Instructions to follow
Repeat the records exactly, with one exception: no images.
━━━━
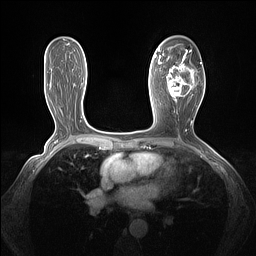
Breast MRI (dynamic contrast-enhanced), one axial slice; slice 78 of 160 in the series (ordered by position); dynamic contrast-enhanced series, time point 2 of 7 at this slice position (early post-contrast); 1.5 T; TE 1.4 ms, TR 5 ms; 256 × 256 image matrix, field of view 320 × 320 mm. Female patient.
Structures marked on this image (semi-automatic segmentation, software-assisted and operator-edited):
- enhancing-tissue mask used for the functional tumour volume (all voxels passing the contrast-enhancement thresholds inside the analysis volume; usually the tumour): bounding box <161,50,202,103> (left, top, right, bottom; pixels)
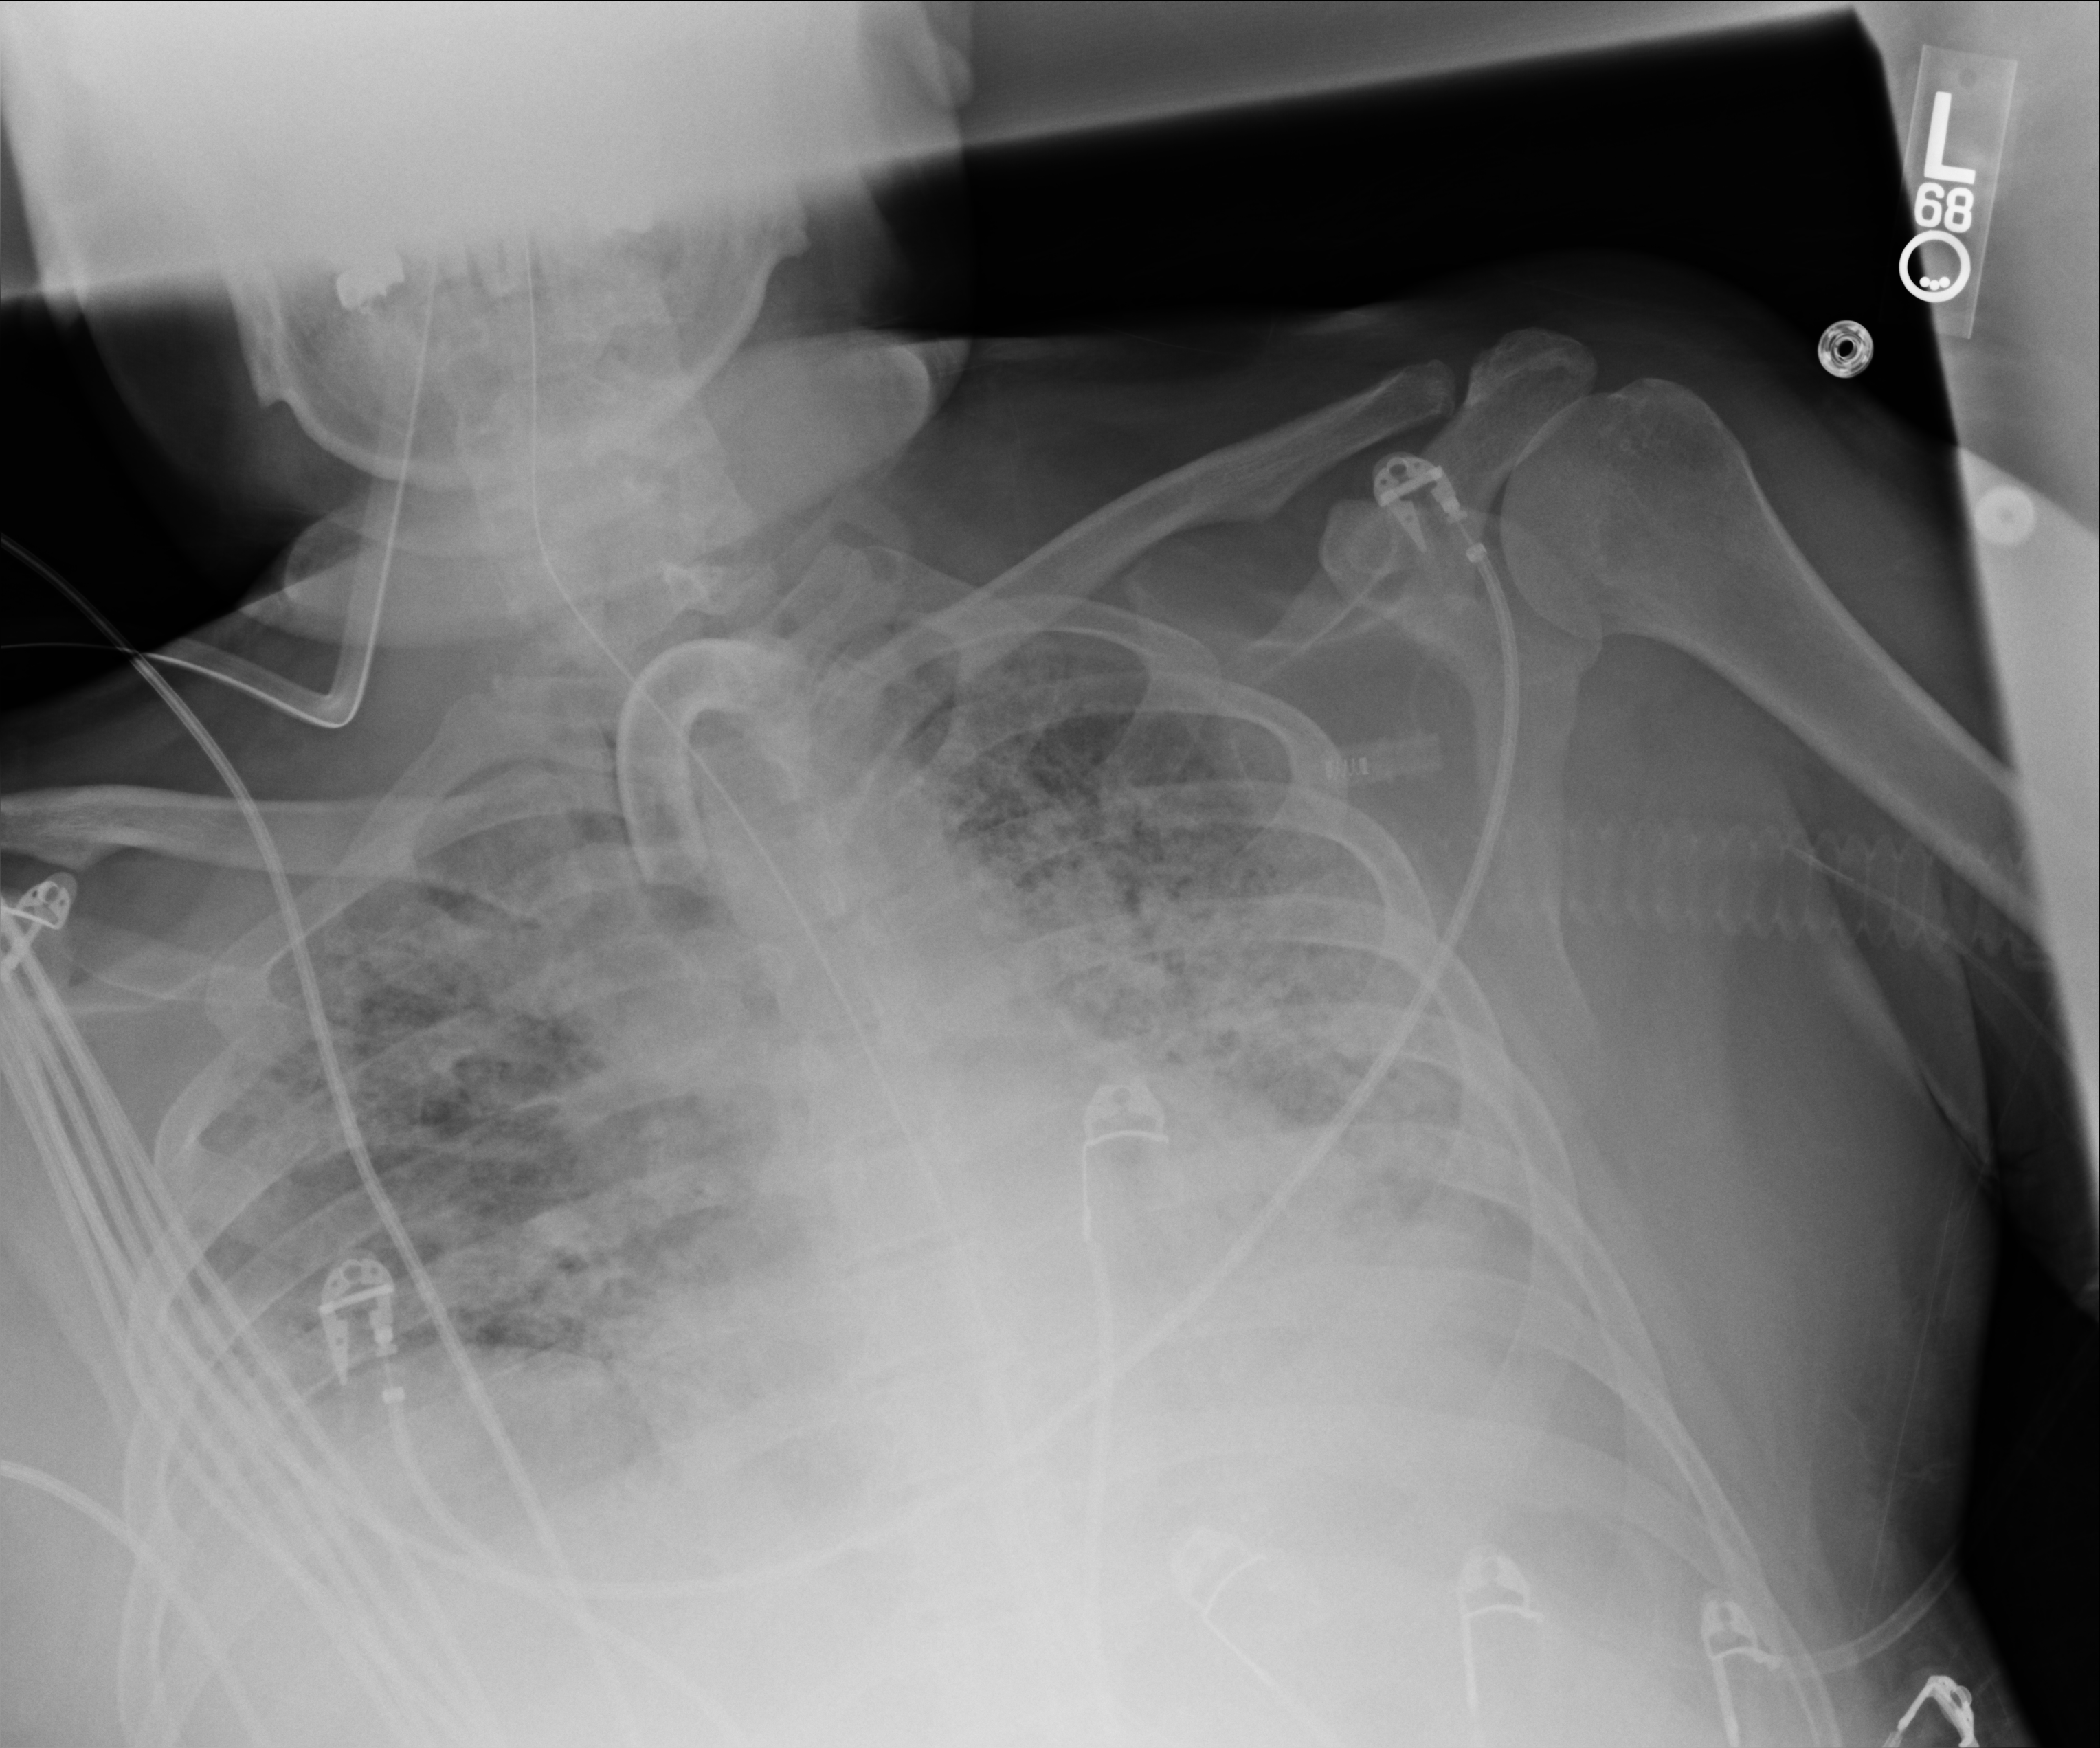
Portable chest radiograph; anteroposterior (AP) projection. Patient hospitalised with COVID-19; male, aged 18–59 years.
Admission-level facts for this patient (not findings on this image; timing relative to this image not recorded):
- mechanically ventilated during this hospital stay: yes
- smoking status (admission record): never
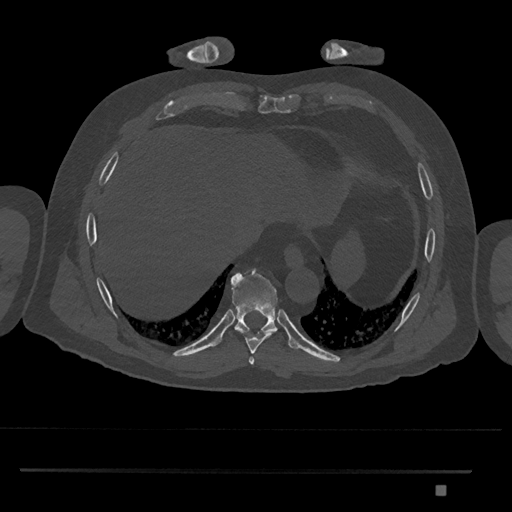
CT including the spine, one axial slice; position 1081 of 1134 along the scan axis; 120 kVp; bone window (W 1800 / L 400 HU); 0.5 mm slice thickness; 512 × 512 image matrix, field of view 429 × 429 mm. Patient: male, 65 years. From the clinical record (not read from this slice): primary cancer: prostate.
Structures marked on this image (semi-automatically segmented with operator editing):
- T8 vertebra: box from (x=235, y=330) to (x=276, y=355) px
- T9 vertebra: (x=231, y=269)–(x=278, y=334)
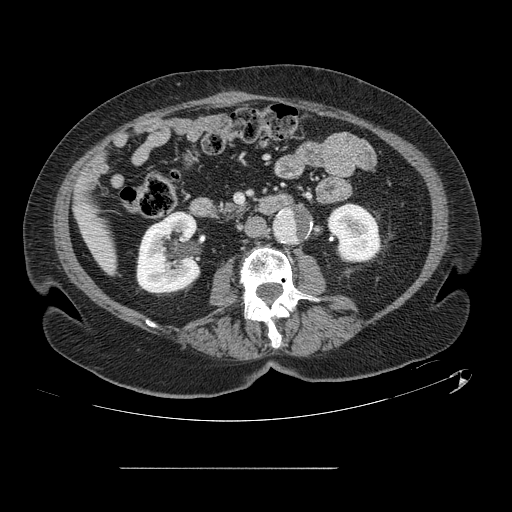
Contrast-enhanced abdominal CT, one axial slice. Slice 27 of 148 in the series (ordered by position). 120 kVp. Soft-tissue window (W 400 / L 40 HU). 2.5 mm slice thickness. 512 × 512 image matrix, field of view 439 × 439 mm. From the clinical record (not read from this slice): patient: male, age 43 years at operation; diagnosis: colorectal cancer liver metastases, imaged before liver resection; multiple liver metastases: no; largest metastasis: 2.4 cm; disease in both lobes: no.
Outlined on this slice (outlined manually by an expert reader):
- liver: bounding box <77,193,116,271> (left, top, right, bottom; pixels)
- planned liver remnant (the part of the liver to remain after resection): <77,190,116,271>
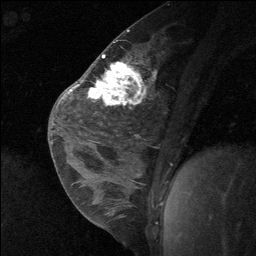
Breast MRI (dynamic contrast-enhanced), one sagittal slice; position 34 of 64 along the scan axis; dynamic contrast-enhanced study with each time point stored as its own series, time point 2 of 3 at this slice position (early post-contrast, ordered by acquisition time); 1.5 T; TE 4.8 ms, TR 27 ms; 2 mm slice thickness; 256 × 256 image matrix, field of view 180 × 180 mm. Female patient, age 26 years. Case-level facts recorded for this patient, not image findings: setting: breast cancer imaged before/during neoadjuvant chemotherapy; receptor status: HR-positive, HER2-negative.
Annotated regions visible in this slice (semi-automatic segmentation, software-assisted and operator-edited):
- analysis volume of interest (the breast-tissue region the enhancement analysis was run in; not a lesion): bounding box <86,43,134,138> (left, top, right, bottom; pixels)
- tumour enhancement mask (voxels above the 90 % enhancement threshold inside the analysis volume of interest): <88,62,126,103>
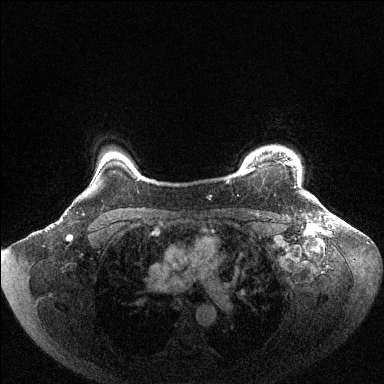
Breast MRI (dynamic contrast-enhanced), one axial slice; position 91 of 144 along the scan axis; dynamic contrast-enhanced series, time point 2 of 6 at this slice position (early post-contrast); 1.5 T; TE 1.6 ms, TR 4.6 ms; 1.2 mm slice thickness; 384 × 384 image matrix. Female patient.
Structures marked on this image (semi-automatically segmented with operator editing):
- enhancing-tissue mask used for the functional tumour volume (all voxels passing the contrast-enhancement thresholds inside the analysis volume; usually the tumour): bounding box [x1, y1, x2, y2] px = [243, 162, 301, 186]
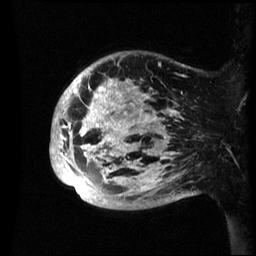
Breast MRI (dynamic contrast-enhanced), one sagittal slice. Position 11 of 60 along the scan axis. Dynamic contrast-enhanced series, image 2 of 3 at this slice position (ordered by acquisition). 1.5 T. TE 4.2 ms, TR 8.4 ms. 2.4 mm slice thickness. 256 × 256 image matrix. Patient: female, 48 years.
Outlined on this slice (semi-automatic segmentation, software-assisted and operator-edited):
- analysis volume of interest (the breast-tissue region the enhancement analysis was run in; not a lesion): box from (x=50, y=52) to (x=195, y=210) px
- tumour enhancement mask (voxels above the 70 % enhancement threshold inside the analysis volume of interest): (x=50, y=76)–(x=183, y=194)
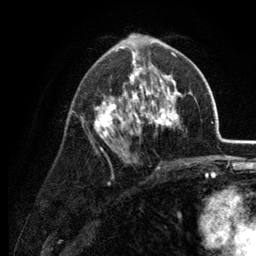
Breast MRI (dynamic contrast-enhanced), one axial slice. Position 72 of 134 along the scan axis. Cropped to one breast. Dynamic contrast-enhanced series, time point 2 of 6 at this slice position (early post-contrast). 3 T. TE 2.8 ms, TR 7.6 ms. 256 × 256 image matrix. Female patient.
Structures marked on this image (semi-automatically segmented with operator editing):
- enhancing-tissue mask used for the functional tumour volume (all voxels passing the contrast-enhancement thresholds inside the analysis volume; usually the tumour): box from (x=81, y=34) to (x=182, y=168) px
━━━━
Answer for this exercise
Breast MRI (dynamic contrast-enhanced), one axial slice; slice 78 of 160 in the series (ordered by position); dynamic contrast-enhanced series, time point 2 of 7 at this slice position (early post-contrast); 1.5 T; TE 1.4 ms, TR 5 ms; 256 × 256 image matrix, field of view 320 × 320 mm. Female patient.
Structures marked on this image (semi-automatic segmentation, software-assisted and operator-edited):
- enhancing-tissue mask used for the functional tumour volume (all voxels passing the contrast-enhancement thresholds inside the analysis volume; usually the tumour): bounding box <161,50,202,103> (left, top, right, bottom; pixels)
Portable chest radiograph; anteroposterior (AP) projection. Patient hospitalised with COVID-19; male, aged 18–59 years.
Admission-level facts for this patient (not findings on this image; timing relative to this image not recorded):
- mechanically ventilated during this hospital stay: yes
- smoking status (admission record): never
CT including the spine, one axial slice; position 1081 of 1134 along the scan axis; 120 kVp; bone window (W 1800 / L 400 HU); 0.5 mm slice thickness; 512 × 512 image matrix, field of view 429 × 429 mm. Patient: male, 65 years. From the clinical record (not read from this slice): primary cancer: prostate.
Structures marked on this image (semi-automatically segmented with operator editing):
- T8 vertebra: box from (x=235, y=330) to (x=276, y=355) px
- T9 vertebra: (x=231, y=269)–(x=278, y=334)
Contrast-enhanced abdominal CT, one axial slice. Slice 27 of 148 in the series (ordered by position). 120 kVp. Soft-tissue window (W 400 / L 40 HU). 2.5 mm slice thickness. 512 × 512 image matrix, field of view 439 × 439 mm. From the clinical record (not read from this slice): patient: male, age 43 years at operation; diagnosis: colorectal cancer liver metastases, imaged before liver resection; multiple liver metastases: no; largest metastasis: 2.4 cm; disease in both lobes: no.
Outlined on this slice (outlined manually by an expert reader):
- liver: bounding box <77,193,116,271> (left, top, right, bottom; pixels)
- planned liver remnant (the part of the liver to remain after resection): <77,190,116,271>
Breast MRI (dynamic contrast-enhanced), one sagittal slice; position 34 of 64 along the scan axis; dynamic contrast-enhanced study with each time point stored as its own series, time point 2 of 3 at this slice position (early post-contrast, ordered by acquisition time); 1.5 T; TE 4.8 ms, TR 27 ms; 2 mm slice thickness; 256 × 256 image matrix, field of view 180 × 180 mm. Female patient, age 26 years. Case-level facts recorded for this patient, not image findings: setting: breast cancer imaged before/during neoadjuvant chemotherapy; receptor status: HR-positive, HER2-negative.
Annotated regions visible in this slice (semi-automatic segmentation, software-assisted and operator-edited):
- analysis volume of interest (the breast-tissue region the enhancement analysis was run in; not a lesion): bounding box <86,43,134,138> (left, top, right, bottom; pixels)
- tumour enhancement mask (voxels above the 90 % enhancement threshold inside the analysis volume of interest): <88,62,126,103>
Breast MRI (dynamic contrast-enhanced), one axial slice; position 91 of 144 along the scan axis; dynamic contrast-enhanced series, time point 2 of 6 at this slice position (early post-contrast); 1.5 T; TE 1.6 ms, TR 4.6 ms; 1.2 mm slice thickness; 384 × 384 image matrix. Female patient.
Structures marked on this image (semi-automatically segmented with operator editing):
- enhancing-tissue mask used for the functional tumour volume (all voxels passing the contrast-enhancement thresholds inside the analysis volume; usually the tumour): bounding box [x1, y1, x2, y2] px = [243, 162, 301, 186]
Breast MRI (dynamic contrast-enhanced), one sagittal slice. Position 11 of 60 along the scan axis. Dynamic contrast-enhanced series, image 2 of 3 at this slice position (ordered by acquisition). 1.5 T. TE 4.2 ms, TR 8.4 ms. 2.4 mm slice thickness. 256 × 256 image matrix. Patient: female, 48 years.
Outlined on this slice (semi-automatic segmentation, software-assisted and operator-edited):
- analysis volume of interest (the breast-tissue region the enhancement analysis was run in; not a lesion): box from (x=50, y=52) to (x=195, y=210) px
- tumour enhancement mask (voxels above the 70 % enhancement threshold inside the analysis volume of interest): (x=50, y=76)–(x=183, y=194)
Breast MRI (dynamic contrast-enhanced), one axial slice. Position 72 of 134 along the scan axis. Cropped to one breast. Dynamic contrast-enhanced series, time point 2 of 6 at this slice position (early post-contrast). 3 T. TE 2.8 ms, TR 7.6 ms. 256 × 256 image matrix. Female patient.
Structures marked on this image (semi-automatically segmented with operator editing):
- enhancing-tissue mask used for the functional tumour volume (all voxels passing the contrast-enhancement thresholds inside the analysis volume; usually the tumour): box from (x=81, y=34) to (x=182, y=168) px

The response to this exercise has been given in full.